Locate every line in the records below that contains the string "qUnion", with case significant, and copy each of those lines.

EXTRACTED RECORDS:
⁂
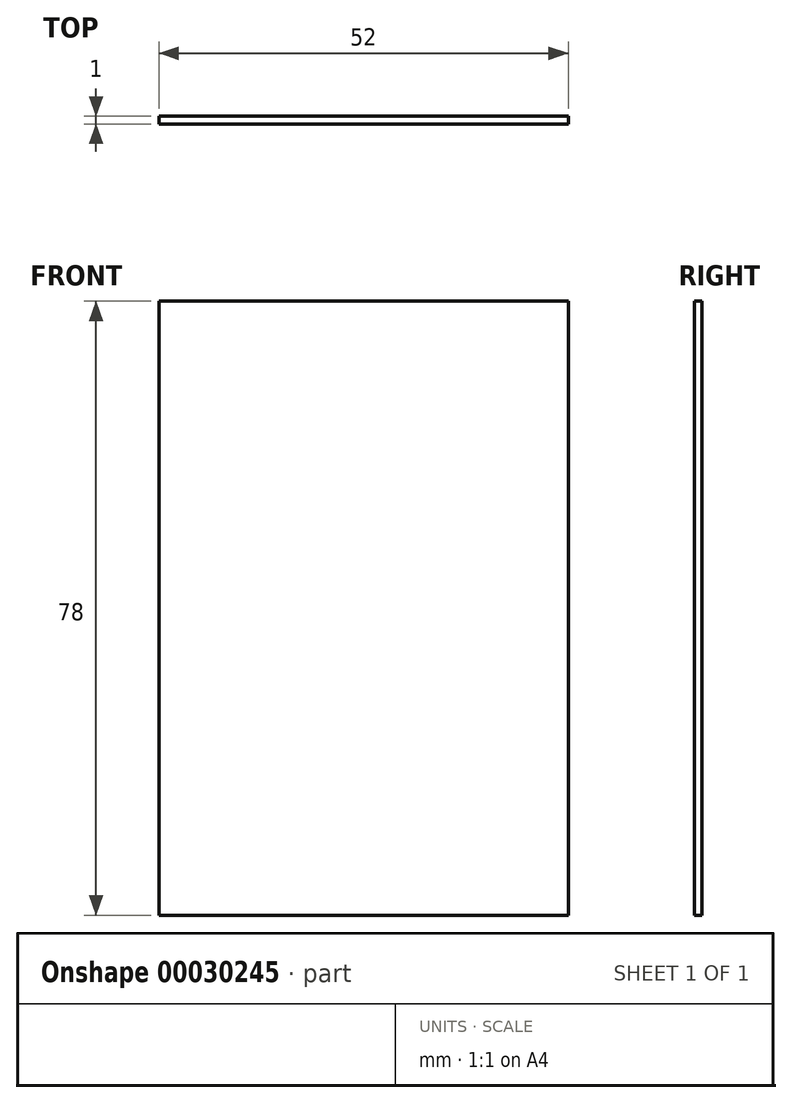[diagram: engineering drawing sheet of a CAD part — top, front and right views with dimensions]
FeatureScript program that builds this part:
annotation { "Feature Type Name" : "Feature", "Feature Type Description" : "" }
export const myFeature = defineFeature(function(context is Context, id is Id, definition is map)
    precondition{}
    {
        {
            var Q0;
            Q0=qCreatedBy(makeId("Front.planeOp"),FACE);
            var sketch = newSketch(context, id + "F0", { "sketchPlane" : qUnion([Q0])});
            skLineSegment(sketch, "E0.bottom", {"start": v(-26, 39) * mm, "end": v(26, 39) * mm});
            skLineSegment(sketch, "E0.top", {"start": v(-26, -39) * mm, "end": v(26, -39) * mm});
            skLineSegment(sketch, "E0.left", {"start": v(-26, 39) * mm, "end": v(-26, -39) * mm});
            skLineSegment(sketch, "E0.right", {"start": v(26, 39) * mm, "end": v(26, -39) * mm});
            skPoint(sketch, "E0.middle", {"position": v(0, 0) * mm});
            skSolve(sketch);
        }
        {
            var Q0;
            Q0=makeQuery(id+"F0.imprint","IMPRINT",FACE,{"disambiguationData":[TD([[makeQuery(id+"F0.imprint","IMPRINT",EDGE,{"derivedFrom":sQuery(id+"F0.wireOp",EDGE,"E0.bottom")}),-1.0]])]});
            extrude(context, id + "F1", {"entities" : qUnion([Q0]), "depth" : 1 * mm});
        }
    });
⁂
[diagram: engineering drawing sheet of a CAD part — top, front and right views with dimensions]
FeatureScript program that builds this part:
⁂
EXERCISE RESPONSE:
            var sketch = newSketch(context, id + "F0", { "sketchPlane" : qUnion([Q0])});
            extrude(context, id + "F1", {"entities" : qUnion([Q0]), "depth" : 1 * mm});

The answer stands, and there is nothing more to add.